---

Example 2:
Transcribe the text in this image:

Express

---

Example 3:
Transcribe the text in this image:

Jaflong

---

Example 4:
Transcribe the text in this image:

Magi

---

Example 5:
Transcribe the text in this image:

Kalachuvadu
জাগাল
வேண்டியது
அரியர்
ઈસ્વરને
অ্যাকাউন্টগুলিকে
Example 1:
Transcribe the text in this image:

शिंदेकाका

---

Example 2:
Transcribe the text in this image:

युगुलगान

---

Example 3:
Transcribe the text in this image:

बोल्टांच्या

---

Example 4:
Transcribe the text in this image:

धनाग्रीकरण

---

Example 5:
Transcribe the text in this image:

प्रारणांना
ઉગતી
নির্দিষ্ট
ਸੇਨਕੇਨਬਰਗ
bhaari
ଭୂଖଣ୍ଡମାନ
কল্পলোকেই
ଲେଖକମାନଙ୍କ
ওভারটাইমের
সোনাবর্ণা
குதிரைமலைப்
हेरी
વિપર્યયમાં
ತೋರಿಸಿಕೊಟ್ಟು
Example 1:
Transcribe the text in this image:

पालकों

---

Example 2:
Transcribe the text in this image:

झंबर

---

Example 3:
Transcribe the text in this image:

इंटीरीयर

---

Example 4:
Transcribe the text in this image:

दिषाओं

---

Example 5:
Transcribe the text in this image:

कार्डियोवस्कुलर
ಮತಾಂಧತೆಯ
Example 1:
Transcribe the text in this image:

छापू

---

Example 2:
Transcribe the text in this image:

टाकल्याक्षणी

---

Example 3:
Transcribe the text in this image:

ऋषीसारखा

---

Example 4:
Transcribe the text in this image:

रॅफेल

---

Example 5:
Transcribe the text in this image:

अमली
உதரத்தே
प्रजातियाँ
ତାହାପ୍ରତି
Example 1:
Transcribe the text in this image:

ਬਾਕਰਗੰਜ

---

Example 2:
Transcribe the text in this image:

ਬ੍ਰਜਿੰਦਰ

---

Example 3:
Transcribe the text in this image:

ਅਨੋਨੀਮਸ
:::
[WORK INSTRUCTIONS]
The answer is every entry, copied word for word.

[RESULT OF THIS EXERCISE]
---

Example 2:
Transcribe the text in this image:

Express

---

Example 3:
Transcribe the text in this image:

Jaflong

---

Example 4:
Transcribe the text in this image:

Magi

---

Example 5:
Transcribe the text in this image:

Kalachuvadu
জাগাল
வேண்டியது
அரியர்
ઈસ્વરને
অ্যাকাউন্টগুলিকে
Example 1:
Transcribe the text in this image:

शिंदेकाका

---

Example 2:
Transcribe the text in this image:

युगुलगान

---

Example 3:
Transcribe the text in this image:

बोल्टांच्या

---

Example 4:
Transcribe the text in this image:

धनाग्रीकरण

---

Example 5:
Transcribe the text in this image:

प्रारणांना
ઉગતી
নির্দিষ্ট
ਸੇਨਕੇਨਬਰਗ
bhaari
ଭୂଖଣ୍ଡମାନ
কল্পলোকেই
ଲେଖକମାନଙ୍କ
ওভারটাইমের
সোনাবর্ণা
குதிரைமலைப்
हेरी
વિપર્યયમાં
ತೋರಿಸಿಕೊಟ್ಟು
Example 1:
Transcribe the text in this image:

पालकों

---

Example 2:
Transcribe the text in this image:

झंबर

---

Example 3:
Transcribe the text in this image:

इंटीरीयर

---

Example 4:
Transcribe the text in this image:

दिषाओं

---

Example 5:
Transcribe the text in this image:

कार्डियोवस्कुलर
ಮತಾಂಧತೆಯ
Example 1:
Transcribe the text in this image:

छापू

---

Example 2:
Transcribe the text in this image:

टाकल्याक्षणी

---

Example 3:
Transcribe the text in this image:

ऋषीसारखा

---

Example 4:
Transcribe the text in this image:

रॅफेल

---

Example 5:
Transcribe the text in this image:

अमली
உதரத்தே
प्रजातियाँ
ତାହାପ୍ରତି
Example 1:
Transcribe the text in this image:

ਬਾਕਰਗੰਜ

---

Example 2:
Transcribe the text in this image:

ਬ੍ਰਜਿੰਦਰ

---

Example 3:
Transcribe the text in this image:

ਅਨੋਨੀਮਸ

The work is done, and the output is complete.